Every product will have a unique set of actions dedicated users frequently take. The primary objective is determining which actions are pivotal for cultivating loyal users. You should aim to create a product experience tailored to promote such behaviours.


Let's discuss the case of the Flo app. Typically, app users will first check how many days are left until their next cycle. After that, they will look into their personalized health insights before moving on to the secret chats section.

3. Iterate and Test

Now, you’ve gained great insights from the previous steps; in the next phase, you must refine the product to make it more conducive to habit formation.


Developing a prototype based on the Habit Testing insights is just the beginning. It's crucial to introduce the product to the market and iterate upon it continuously. This iterative process is essential to transform the product into a truly habit-forming entity.


If a reading app finds that users who engage with daily reading challenges become Habitual Users, they might test different challenges or offer personalized challenges or recommendations.

Additional Considerations

  • Feedback Loop: Encourage Habitual Users to provide feedback. Their insights are invaluable in refining the Habit Path for other users.
  • External Triggers: Use notifications, emails, or other external triggers to drive users back to your product, reinforcing the Habit Path.
  • Reward Systems: Present variable rewards for users as they complete actions on the Habit Path.
  • Community Engagement: Often, Habitual Users are also active community members. Encourage community interactions, as they can reinforce habitual behaviours.

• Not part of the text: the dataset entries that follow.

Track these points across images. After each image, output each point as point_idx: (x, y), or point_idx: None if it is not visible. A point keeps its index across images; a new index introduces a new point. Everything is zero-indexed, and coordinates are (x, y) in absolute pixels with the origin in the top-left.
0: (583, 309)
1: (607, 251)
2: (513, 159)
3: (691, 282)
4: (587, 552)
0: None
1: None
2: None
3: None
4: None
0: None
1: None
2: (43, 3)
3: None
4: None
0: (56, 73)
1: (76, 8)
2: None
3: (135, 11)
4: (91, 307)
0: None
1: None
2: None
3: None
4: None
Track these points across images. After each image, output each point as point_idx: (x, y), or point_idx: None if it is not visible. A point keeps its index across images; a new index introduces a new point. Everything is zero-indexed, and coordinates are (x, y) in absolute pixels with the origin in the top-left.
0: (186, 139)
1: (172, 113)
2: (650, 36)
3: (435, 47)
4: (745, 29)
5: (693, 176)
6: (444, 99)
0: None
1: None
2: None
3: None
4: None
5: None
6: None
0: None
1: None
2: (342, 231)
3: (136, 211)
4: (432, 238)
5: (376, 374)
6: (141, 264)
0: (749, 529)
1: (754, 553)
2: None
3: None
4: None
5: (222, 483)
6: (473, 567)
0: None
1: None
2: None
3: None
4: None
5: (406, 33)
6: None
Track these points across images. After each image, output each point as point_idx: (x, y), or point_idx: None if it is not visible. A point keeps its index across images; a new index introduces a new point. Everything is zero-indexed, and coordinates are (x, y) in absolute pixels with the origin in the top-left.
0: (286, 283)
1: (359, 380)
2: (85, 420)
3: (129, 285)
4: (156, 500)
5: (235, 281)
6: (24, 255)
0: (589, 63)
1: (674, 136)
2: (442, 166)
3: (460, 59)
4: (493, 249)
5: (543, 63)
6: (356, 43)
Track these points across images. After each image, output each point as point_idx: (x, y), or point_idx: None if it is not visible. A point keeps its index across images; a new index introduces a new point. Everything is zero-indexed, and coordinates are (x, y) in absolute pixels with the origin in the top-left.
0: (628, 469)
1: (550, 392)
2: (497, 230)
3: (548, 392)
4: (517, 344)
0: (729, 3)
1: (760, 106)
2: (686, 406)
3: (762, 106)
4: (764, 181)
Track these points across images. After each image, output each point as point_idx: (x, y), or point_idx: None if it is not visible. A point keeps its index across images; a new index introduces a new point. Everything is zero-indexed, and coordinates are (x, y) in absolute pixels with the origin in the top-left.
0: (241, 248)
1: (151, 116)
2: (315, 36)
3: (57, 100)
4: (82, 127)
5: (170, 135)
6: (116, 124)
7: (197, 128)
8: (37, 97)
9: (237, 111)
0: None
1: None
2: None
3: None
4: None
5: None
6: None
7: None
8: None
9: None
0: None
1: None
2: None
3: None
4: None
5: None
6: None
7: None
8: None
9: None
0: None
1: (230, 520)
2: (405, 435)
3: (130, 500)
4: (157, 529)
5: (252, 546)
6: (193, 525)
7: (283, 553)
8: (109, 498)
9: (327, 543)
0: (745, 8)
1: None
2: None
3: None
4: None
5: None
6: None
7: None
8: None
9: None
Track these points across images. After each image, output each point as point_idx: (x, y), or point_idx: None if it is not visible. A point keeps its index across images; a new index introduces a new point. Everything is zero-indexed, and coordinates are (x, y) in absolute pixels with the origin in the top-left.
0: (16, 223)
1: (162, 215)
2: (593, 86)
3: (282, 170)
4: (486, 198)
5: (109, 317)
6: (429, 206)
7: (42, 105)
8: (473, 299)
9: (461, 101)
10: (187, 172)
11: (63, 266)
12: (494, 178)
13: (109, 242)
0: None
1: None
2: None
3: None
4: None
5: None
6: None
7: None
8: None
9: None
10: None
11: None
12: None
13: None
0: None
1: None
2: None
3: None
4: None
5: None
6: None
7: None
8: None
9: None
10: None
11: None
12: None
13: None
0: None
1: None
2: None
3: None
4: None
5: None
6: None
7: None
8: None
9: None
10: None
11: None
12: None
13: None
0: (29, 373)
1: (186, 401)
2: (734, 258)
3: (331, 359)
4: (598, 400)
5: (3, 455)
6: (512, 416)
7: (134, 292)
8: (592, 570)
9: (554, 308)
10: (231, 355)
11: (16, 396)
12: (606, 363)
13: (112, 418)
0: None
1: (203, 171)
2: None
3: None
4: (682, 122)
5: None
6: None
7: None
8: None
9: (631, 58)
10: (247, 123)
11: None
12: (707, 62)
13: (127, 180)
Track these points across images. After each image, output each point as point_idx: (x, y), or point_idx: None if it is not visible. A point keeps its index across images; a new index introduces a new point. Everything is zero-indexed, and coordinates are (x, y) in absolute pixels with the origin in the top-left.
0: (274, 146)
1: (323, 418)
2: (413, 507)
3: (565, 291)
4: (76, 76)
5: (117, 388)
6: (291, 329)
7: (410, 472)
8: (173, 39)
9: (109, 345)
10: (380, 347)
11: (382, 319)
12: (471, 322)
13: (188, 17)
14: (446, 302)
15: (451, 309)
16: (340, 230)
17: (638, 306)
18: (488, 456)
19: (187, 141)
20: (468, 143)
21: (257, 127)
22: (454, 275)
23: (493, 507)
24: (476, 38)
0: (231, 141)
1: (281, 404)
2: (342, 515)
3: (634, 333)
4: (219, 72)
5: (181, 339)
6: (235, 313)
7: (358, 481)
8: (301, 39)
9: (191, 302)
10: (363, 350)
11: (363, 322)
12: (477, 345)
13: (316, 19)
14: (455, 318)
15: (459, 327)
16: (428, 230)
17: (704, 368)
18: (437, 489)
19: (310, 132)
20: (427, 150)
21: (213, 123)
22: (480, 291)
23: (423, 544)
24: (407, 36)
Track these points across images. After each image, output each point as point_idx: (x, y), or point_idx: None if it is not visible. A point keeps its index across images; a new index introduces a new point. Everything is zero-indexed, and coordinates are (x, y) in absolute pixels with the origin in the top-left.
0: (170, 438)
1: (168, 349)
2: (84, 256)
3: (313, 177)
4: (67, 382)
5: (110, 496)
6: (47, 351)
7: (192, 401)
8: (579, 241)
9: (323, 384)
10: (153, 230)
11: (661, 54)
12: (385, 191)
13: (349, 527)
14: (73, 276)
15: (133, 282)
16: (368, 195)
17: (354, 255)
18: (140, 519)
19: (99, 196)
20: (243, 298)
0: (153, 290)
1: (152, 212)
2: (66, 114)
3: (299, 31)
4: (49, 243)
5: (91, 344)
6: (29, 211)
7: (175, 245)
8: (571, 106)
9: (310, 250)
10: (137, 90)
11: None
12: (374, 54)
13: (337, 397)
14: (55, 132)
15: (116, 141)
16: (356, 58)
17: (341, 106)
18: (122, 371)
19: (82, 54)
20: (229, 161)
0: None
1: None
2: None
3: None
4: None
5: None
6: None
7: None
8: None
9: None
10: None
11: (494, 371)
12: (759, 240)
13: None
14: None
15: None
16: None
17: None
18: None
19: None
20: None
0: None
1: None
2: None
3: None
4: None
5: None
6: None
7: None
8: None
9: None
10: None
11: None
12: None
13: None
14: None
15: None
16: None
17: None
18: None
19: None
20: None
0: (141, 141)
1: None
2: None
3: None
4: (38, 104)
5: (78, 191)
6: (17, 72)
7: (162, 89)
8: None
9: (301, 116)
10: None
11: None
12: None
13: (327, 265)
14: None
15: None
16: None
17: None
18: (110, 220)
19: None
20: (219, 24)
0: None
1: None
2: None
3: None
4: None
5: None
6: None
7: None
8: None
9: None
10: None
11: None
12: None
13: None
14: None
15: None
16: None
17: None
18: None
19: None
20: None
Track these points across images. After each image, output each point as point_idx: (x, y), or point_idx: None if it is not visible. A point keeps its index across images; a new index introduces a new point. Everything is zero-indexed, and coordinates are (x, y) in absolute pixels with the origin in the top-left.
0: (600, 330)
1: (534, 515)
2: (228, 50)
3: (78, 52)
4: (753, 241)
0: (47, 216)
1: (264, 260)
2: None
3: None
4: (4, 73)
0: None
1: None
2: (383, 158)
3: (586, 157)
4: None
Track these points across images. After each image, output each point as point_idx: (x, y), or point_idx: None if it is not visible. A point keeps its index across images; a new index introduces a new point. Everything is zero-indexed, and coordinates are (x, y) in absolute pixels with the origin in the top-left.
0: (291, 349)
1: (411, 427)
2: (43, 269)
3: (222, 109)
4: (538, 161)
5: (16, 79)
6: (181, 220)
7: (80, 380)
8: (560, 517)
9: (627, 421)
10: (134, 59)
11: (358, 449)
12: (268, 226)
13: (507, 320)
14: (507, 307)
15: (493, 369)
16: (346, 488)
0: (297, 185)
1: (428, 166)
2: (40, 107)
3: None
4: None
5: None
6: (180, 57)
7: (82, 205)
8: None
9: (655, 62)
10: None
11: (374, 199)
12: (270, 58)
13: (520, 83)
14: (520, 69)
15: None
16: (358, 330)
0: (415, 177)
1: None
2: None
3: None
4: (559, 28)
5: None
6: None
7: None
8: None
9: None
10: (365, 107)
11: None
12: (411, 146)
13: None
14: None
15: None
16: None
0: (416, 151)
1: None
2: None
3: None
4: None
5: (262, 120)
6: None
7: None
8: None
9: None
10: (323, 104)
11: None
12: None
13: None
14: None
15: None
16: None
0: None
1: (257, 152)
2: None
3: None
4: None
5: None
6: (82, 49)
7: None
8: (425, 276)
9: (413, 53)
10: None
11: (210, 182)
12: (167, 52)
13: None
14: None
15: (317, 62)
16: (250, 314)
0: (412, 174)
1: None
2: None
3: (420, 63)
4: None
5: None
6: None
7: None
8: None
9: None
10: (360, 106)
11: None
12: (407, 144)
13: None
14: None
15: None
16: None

The dark side of habit-forming products

Some products encourage positive habits: reading, meditating, helping to increase your productivity, and exercising. Yet, it's essential to recognize the potential pitfalls.

When products inadvertently lead to addiction, users might spend excessive hours engaged. Consider the social media platforms like Instagram and TikTok. For some, they grow into an overpowering compulsion, making disconnecting problematic.

As you build and design intentionally, remember the fragile line between encouraging positive habits and inadvertently promoting harmful ones. Always prioritize user well-being and positive impact.